Siva eventually returned to the streets and received numerous further blows until finally there was an upturn in his fortunes. He began working for a farmer again, but this time kindness did prevail. In fact after a couple of years, the farmer rewarded Siva with some land for all his efforts.
“I farmed to pay for my school fees and actually first went to school when I was 14, so I learnt to read and write with some children who were six years old. I look back and smile now.”
Siva hasn’t forgotten the many other children he met on the streets and, still to this day, he goes out to find and save them from this kind of life.
Volunteering in Africa
With his charity, Siva wanted to provide children with the opportunities that he never had. So he partnered with African Adventures in 2013 to help realise his dream.

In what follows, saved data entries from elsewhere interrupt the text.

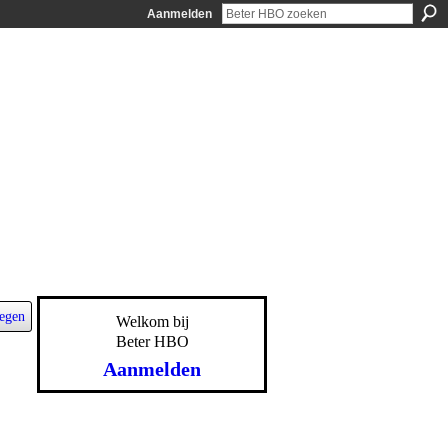
Aanmelden
egen
Welkom bij
Beter HBO
Aanmelden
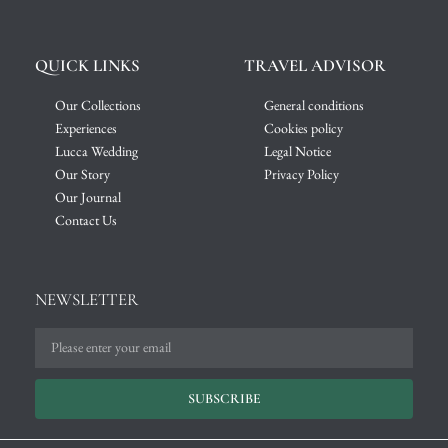
QUICK LINKS
TRAVEL ADVISOR
Our Collections
General conditions
Experiences
Cookies policy
Lucca Wedding
Legal Notice
Our Story
Privacy Policy
Our Journal
Contact Us
NEWSLETTER
SUBSCRIBE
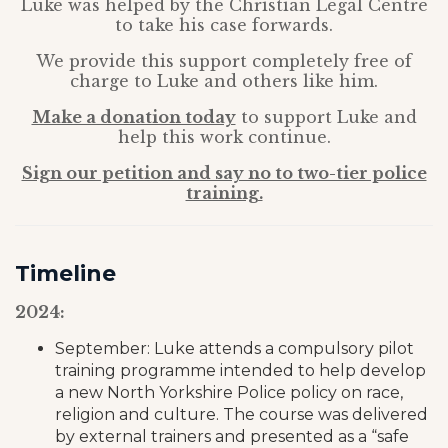
Luke was helped by the Christian Legal Centre
to take his case forwards.
We provide this support completely free of
charge to Luke and others like him.
Make a donation today
to support Luke and
help this work continue.
Sign our petition and say no to two-tier police
training.
Timeline
2024:
September: Luke attends a compulsory pilot
training programme intended to help develop
a new North Yorkshire Police policy on race,
religion and culture. The course was delivered
by external trainers and presented as a “safe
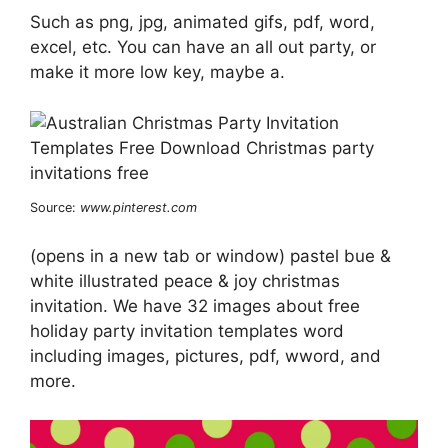
Such as png, jpg, animated gifs, pdf, word,
excel, etc. You can have an all out party, or
make it more low key, maybe a.
Source:
www.pinterest.com
(opens in a new tab or window) pastel bue &
white illustrated peace & joy christmas
invitation. We have 32 images about free
holiday party invitation templates word
including images, pictures, pdf, wword, and
more.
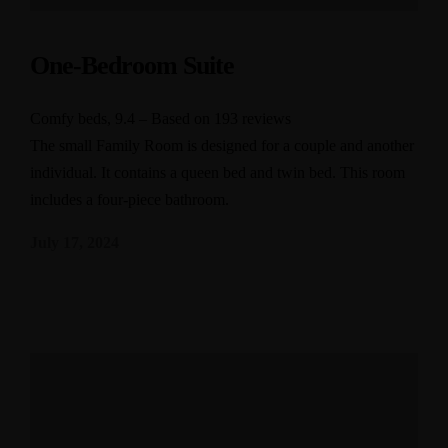
One-Bedroom Suite
Comfy beds, 9.4 – Based on 193 reviews
The small Family Room is designed for a couple and another
individual. It contains a queen bed and twin bed. This room
includes a four-piece bathroom.
July 17, 2024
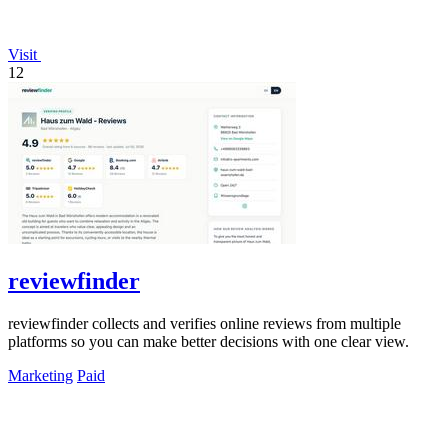
Visit
12
reviewfinder
reviewfinder collects and verifies online reviews from multiple
platforms so you can make better decisions with one clear view.
Marketing
Paid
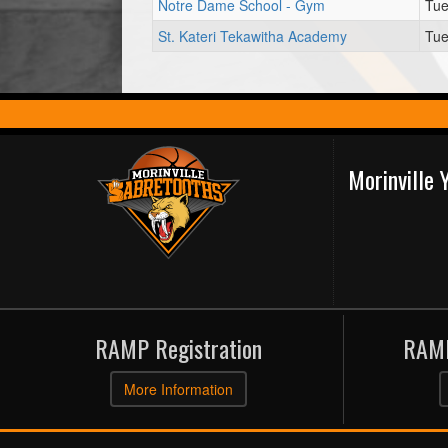
Notre Dame School - Gym
Tue
St. Kateri Tekawitha Academy
Tue
Morinville
RAMP Registration
RAMP
More Information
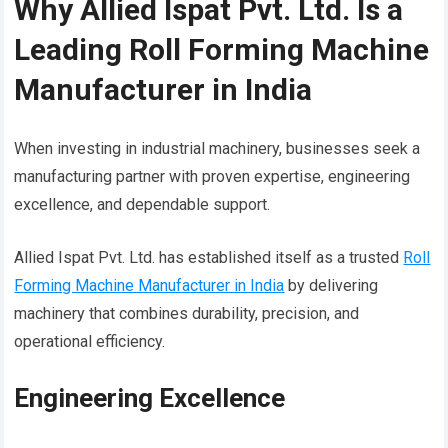
Why Allied Ispat Pvt. Ltd. Is a
Leading Roll Forming Machine
Manufacturer in India
When investing in industrial machinery, businesses seek a
manufacturing partner with proven expertise, engineering
excellence, and dependable support.
Allied Ispat Pvt. Ltd. has established itself as a trusted
Roll
Forming Machine Manufacturer in India
by delivering
machinery that combines durability, precision, and
operational efficiency.
Engineering Excellence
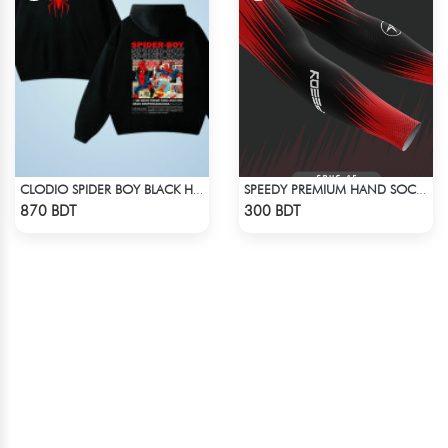
CLODIO SPIDER BOY BLACK HOODIE
SPEEDY PREMIUM HAND SOCKS - 8
Check Product
Check Product
870 BDT
300 BDT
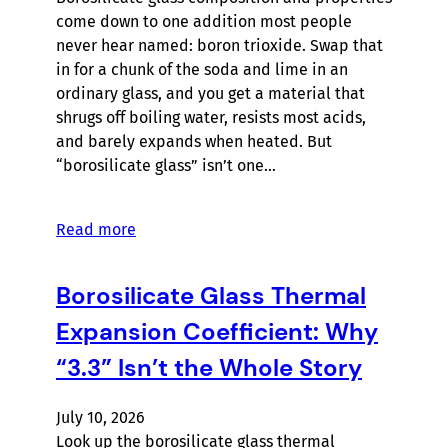
come down to one addition most people
never hear named: boron trioxide. Swap that
in for a chunk of the soda and lime in an
ordinary glass, and you get a material that
shrugs off boiling water, resists most acids,
and barely expands when heated. But
“borosilicate glass” isn’t one…
Read more
Borosilicate Glass Thermal
Expansion Coefficient: Why
“3.3” Isn’t the Whole Story
July 10, 2026
Look up the borosilicate glass thermal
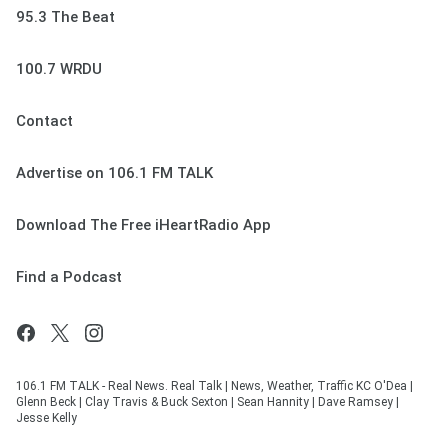
95.3 The Beat
100.7 WRDU
Contact
Advertise on 106.1 FM TALK
Download The Free iHeartRadio App
Find a Podcast
106.1 FM TALK - Real News. Real Talk | News, Weather, Traffic KC O'Dea |
Glenn Beck | Clay Travis & Buck Sexton | Sean Hannity | Dave Ramsey |
Jesse Kelly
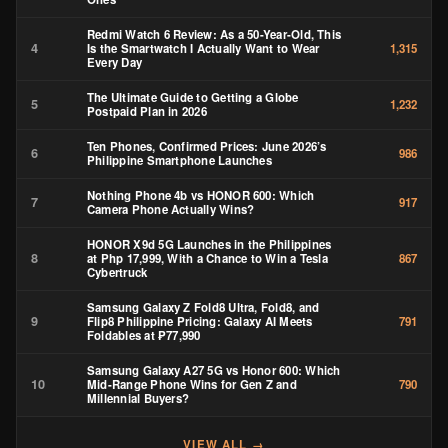
Redmi Watch 6 Review: As a 50-Year-Old, This
4
Is the Smartwatch I Actually Want to Wear
1,315
Every Day
The Ultimate Guide to Getting a Globe
5
1,232
Postpaid Plan in 2026
Ten Phones, Confirmed Prices: June 2026’s
6
986
Philippine Smartphone Launches
Nothing Phone 4b vs HONOR 600: Which
7
917
Camera Phone Actually Wins?
HONOR X9d 5G Launches in the Philippines
8
at Php 17,999, With a Chance to Win a Tesla
867
Cybertruck
Samsung Galaxy Z Fold8 Ultra, Fold8, and
9
Flip8 Philippine Pricing: Galaxy AI Meets
791
Foldables at ₱77,990
Samsung Galaxy A27 5G vs Honor 600: Which
10
Mid-Range Phone Wins for Gen Z and
790
Millennial Buyers?
VIEW ALL →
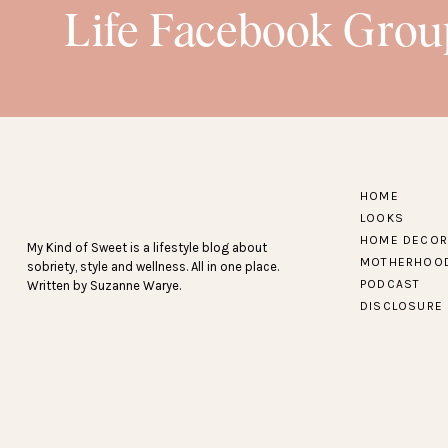
Life Facebook Grou
HOME
LOOKS
HOME DECOR
My Kind of Sweet is a lifestyle blog about
MOTHERHOO
sobriety, style and wellness. All in one place.
PODCAST
Written by Suzanne Warye.
DISCLOSURE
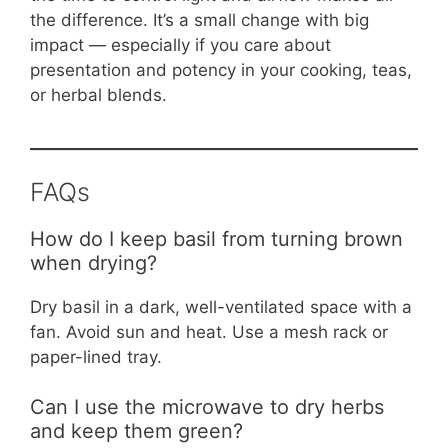
the difference. It’s a small change with big
impact — especially if you care about
presentation and potency in your cooking, teas,
or herbal blends.
FAQs
How do I keep basil from turning brown
when drying?
Dry basil in a dark, well-ventilated space with a
fan. Avoid sun and heat. Use a mesh rack or
paper-lined tray.
Can I use the microwave to dry herbs
and keep them green?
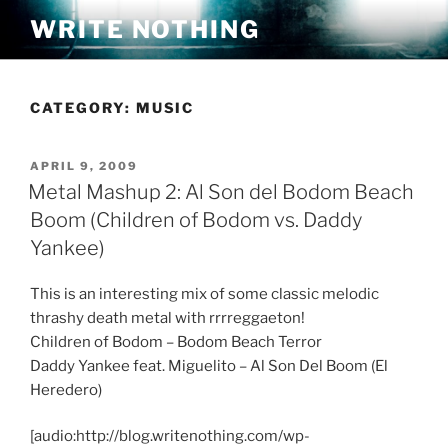
Skip
WRITE NOTHING
to
content
CATEGORY:
MUSIC
POSTED
APRIL 9, 2009
ON
Metal Mashup 2: Al Son del Bodom Beach
Boom (Children of Bodom vs. Daddy
Yankee)
This is an interesting mix of some classic melodic
thrashy death metal with rrrreggaeton!
Children of Bodom – Bodom Beach Terror
Daddy Yankee feat. Miguelito – Al Son Del Boom (El
Heredero)
[audio:http://blog.writenothing.com/wp-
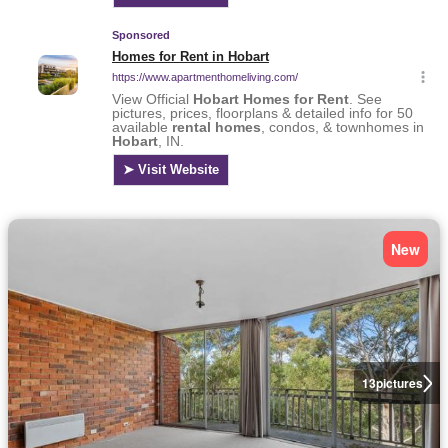
New
13
pictures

African Adventures works in a rural, deprived area of Ghana where there are limited prospects for children, with the main industries being fishing and agriculture. The link with The Young Shall Grow International is focused on the provision of opportunity for children through education.
African Adventures has already organised trips for over 20 football league clubs and specialises in providing sports enrichment programmes for community sports trusts to volunteer in Africa. The organisation has helped community sports trusts to raise over £500,000 for their various causes through innovative fundraising programmes.
One of those sports trusts is Burton Albion Community Trust in the United Kingdom. As Burton is the headquarters for Pirelli in the UK, there is a strong link between the Company, Burton Albion Football Club and the Community Trust side – and that’s how a remarkable link between Pirelli and the deserving children of Africa was born.
Burton goes to Ghana
This Easter, Pirelli UK took its support of the annual Burton Albion Community Trust trip to Africa to another level.
For the past few years, Pirelli employees have committed funds that have enabled Burton Albion Community Trust volunteers to travel to Africa to take part in various community projects, such as building houses and volunteering in schools.
This year, 16 volunteers travelled to the Volta region of Ghana. Four Pirelli UK employees were among the contingent: Lisa Jones, Danny Bowles, Michelle Davies, and Tom Tilbe. The cost for a place on the trip was £2,500. Pirelli committed to giving the quartet £1500 each, with the remaining balance raised by the employees through a variety of sponsorship activities.
“The depths of poverty that we experienced leaves an everlasting mark,” said Lisa Jones, one of the volunteers from Pirelli. “It’s unthinkable that in 2019 families are still living without the basics like water and adequate toilet facilities. It’s heart-breaking; especially when you compare it to standards back home. Being part of this experience has certainly opened my eyes. I just hope that organisations trying to improve the places we have seen continue to get the support that they require.”
Volunteers followed a dedicated 10-day programme, participating in teaching and building projects at a local school in Tegbi, and supporting a local female football team.
The contingent also ventured out to a couple of very remote villages and were responsible for the distribution of donations (clothing, sanitary towels, books and toys) that they had brought across from home.
There are very few experience you can have these days that are genuinely life-changing. But this was one of them.